## Data to process
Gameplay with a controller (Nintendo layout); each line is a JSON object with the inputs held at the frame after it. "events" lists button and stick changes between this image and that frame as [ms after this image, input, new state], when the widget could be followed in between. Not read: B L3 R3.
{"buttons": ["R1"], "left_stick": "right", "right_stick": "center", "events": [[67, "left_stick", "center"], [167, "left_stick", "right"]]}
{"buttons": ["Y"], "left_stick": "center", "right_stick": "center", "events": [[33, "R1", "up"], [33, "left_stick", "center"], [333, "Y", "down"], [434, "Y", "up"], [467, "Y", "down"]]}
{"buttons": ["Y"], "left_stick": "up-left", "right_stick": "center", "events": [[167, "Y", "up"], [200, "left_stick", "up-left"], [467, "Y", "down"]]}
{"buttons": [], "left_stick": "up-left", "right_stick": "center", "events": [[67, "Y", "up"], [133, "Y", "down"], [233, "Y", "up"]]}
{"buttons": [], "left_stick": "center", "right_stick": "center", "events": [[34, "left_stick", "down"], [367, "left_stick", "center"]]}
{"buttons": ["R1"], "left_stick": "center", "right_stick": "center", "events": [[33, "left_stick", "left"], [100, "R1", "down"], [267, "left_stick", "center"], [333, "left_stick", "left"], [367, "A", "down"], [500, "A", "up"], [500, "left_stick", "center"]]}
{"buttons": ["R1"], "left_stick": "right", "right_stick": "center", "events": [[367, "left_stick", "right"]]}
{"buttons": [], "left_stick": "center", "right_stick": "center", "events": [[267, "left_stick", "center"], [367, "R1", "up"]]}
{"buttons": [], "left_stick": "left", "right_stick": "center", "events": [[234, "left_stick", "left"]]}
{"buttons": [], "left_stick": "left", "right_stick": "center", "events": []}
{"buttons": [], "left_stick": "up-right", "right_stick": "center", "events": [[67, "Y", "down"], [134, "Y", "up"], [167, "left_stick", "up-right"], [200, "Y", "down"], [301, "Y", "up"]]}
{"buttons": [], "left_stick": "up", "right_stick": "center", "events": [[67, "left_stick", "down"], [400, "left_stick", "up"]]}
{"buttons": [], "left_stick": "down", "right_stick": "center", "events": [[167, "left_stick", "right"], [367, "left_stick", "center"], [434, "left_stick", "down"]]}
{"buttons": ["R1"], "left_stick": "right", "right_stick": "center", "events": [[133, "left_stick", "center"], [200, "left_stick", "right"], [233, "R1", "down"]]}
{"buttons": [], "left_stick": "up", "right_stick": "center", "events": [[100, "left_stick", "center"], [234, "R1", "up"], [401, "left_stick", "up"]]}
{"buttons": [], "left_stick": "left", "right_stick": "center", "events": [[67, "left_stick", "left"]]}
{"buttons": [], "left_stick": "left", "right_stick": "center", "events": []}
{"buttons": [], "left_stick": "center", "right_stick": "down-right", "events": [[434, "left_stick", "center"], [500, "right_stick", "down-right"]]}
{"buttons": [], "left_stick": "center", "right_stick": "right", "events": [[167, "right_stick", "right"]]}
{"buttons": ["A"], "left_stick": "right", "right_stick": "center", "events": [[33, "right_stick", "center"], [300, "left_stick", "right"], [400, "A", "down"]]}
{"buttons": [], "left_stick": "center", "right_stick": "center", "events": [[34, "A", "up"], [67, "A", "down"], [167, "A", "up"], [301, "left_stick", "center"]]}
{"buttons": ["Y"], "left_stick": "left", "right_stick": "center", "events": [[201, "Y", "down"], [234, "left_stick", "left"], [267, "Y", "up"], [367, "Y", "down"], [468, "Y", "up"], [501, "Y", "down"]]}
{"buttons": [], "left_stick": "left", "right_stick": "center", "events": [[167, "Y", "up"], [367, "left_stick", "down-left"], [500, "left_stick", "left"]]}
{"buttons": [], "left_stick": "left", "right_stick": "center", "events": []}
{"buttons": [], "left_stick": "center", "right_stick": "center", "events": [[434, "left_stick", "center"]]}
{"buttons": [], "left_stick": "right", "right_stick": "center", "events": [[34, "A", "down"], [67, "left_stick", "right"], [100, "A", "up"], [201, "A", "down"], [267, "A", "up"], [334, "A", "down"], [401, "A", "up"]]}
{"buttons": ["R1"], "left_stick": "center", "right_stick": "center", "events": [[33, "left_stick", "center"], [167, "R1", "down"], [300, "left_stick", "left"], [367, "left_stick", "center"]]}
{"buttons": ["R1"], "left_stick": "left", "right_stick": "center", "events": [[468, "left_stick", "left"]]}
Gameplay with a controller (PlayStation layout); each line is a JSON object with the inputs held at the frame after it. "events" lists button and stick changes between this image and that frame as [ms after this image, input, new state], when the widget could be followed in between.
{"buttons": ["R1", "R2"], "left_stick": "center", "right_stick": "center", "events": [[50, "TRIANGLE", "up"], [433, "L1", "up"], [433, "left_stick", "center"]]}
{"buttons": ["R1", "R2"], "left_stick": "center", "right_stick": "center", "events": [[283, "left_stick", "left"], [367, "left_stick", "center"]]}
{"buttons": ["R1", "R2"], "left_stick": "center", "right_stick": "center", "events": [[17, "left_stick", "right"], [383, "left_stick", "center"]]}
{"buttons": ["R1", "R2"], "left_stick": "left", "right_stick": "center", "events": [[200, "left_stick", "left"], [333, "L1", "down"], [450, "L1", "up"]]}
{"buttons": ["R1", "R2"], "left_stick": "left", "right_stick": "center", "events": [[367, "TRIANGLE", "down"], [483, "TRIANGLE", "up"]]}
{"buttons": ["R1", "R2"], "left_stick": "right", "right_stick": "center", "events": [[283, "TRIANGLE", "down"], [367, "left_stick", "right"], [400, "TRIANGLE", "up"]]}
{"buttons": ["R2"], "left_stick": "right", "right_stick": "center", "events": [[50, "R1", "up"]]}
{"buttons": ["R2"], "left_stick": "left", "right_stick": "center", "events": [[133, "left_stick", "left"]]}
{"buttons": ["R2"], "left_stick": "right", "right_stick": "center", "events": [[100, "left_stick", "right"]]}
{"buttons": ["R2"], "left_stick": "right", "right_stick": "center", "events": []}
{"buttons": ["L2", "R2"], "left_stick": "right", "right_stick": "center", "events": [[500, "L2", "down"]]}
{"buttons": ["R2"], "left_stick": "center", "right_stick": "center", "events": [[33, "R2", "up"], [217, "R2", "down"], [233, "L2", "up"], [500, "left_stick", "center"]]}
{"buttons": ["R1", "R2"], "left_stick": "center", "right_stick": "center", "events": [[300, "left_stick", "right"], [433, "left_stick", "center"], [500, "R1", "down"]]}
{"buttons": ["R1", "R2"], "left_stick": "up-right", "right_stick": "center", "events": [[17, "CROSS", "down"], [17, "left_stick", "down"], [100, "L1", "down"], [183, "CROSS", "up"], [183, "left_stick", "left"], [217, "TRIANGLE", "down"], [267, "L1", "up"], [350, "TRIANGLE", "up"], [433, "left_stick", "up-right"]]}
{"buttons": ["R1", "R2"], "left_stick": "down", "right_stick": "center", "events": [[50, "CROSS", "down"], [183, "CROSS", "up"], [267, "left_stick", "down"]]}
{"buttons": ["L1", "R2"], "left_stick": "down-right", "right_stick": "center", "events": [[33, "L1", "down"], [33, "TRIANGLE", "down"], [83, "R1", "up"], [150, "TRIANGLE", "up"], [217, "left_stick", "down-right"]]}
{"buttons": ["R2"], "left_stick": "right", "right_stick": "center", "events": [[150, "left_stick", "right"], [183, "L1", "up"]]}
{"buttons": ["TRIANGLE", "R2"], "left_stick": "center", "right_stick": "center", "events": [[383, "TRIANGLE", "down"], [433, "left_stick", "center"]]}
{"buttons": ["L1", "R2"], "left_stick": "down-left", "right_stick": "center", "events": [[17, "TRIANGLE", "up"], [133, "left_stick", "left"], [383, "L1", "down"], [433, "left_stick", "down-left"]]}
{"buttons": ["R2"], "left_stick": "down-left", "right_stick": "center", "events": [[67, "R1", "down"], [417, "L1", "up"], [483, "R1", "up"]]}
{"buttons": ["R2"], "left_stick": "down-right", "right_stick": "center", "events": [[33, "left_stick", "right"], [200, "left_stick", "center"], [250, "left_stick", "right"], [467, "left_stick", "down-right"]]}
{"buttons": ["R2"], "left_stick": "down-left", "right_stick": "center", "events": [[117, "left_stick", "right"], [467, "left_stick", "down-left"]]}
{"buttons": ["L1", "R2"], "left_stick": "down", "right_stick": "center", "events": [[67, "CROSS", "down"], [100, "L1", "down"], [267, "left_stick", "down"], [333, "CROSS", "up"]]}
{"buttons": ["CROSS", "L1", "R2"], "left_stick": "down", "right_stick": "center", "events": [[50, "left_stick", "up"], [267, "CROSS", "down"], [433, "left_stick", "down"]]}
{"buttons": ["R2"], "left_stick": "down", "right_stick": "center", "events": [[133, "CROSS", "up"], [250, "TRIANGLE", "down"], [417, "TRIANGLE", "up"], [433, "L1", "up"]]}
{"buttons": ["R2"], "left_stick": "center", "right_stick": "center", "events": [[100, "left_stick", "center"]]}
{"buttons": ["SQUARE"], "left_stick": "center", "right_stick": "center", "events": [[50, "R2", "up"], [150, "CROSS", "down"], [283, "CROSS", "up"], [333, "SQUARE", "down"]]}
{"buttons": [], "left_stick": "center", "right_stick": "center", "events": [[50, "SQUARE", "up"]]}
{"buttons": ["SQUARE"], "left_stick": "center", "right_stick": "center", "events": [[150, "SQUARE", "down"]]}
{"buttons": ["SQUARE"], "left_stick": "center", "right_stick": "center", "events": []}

## Description of the task
Write out each line above containing "SQUARE".

## Answer for this exercise
{"buttons": ["SQUARE"], "left_stick": "center", "right_stick": "center", "events": [[50, "R2", "up"], [150, "CROSS", "down"], [283, "CROSS", "up"], [333, "SQUARE", "down"]]}
{"buttons": [], "left_stick": "center", "right_stick": "center", "events": [[50, "SQUARE", "up"]]}
{"buttons": ["SQUARE"], "left_stick": "center", "right_stick": "center", "events": [[150, "SQUARE", "down"]]}
{"buttons": ["SQUARE"], "left_stick": "center", "right_stick": "center", "events": []}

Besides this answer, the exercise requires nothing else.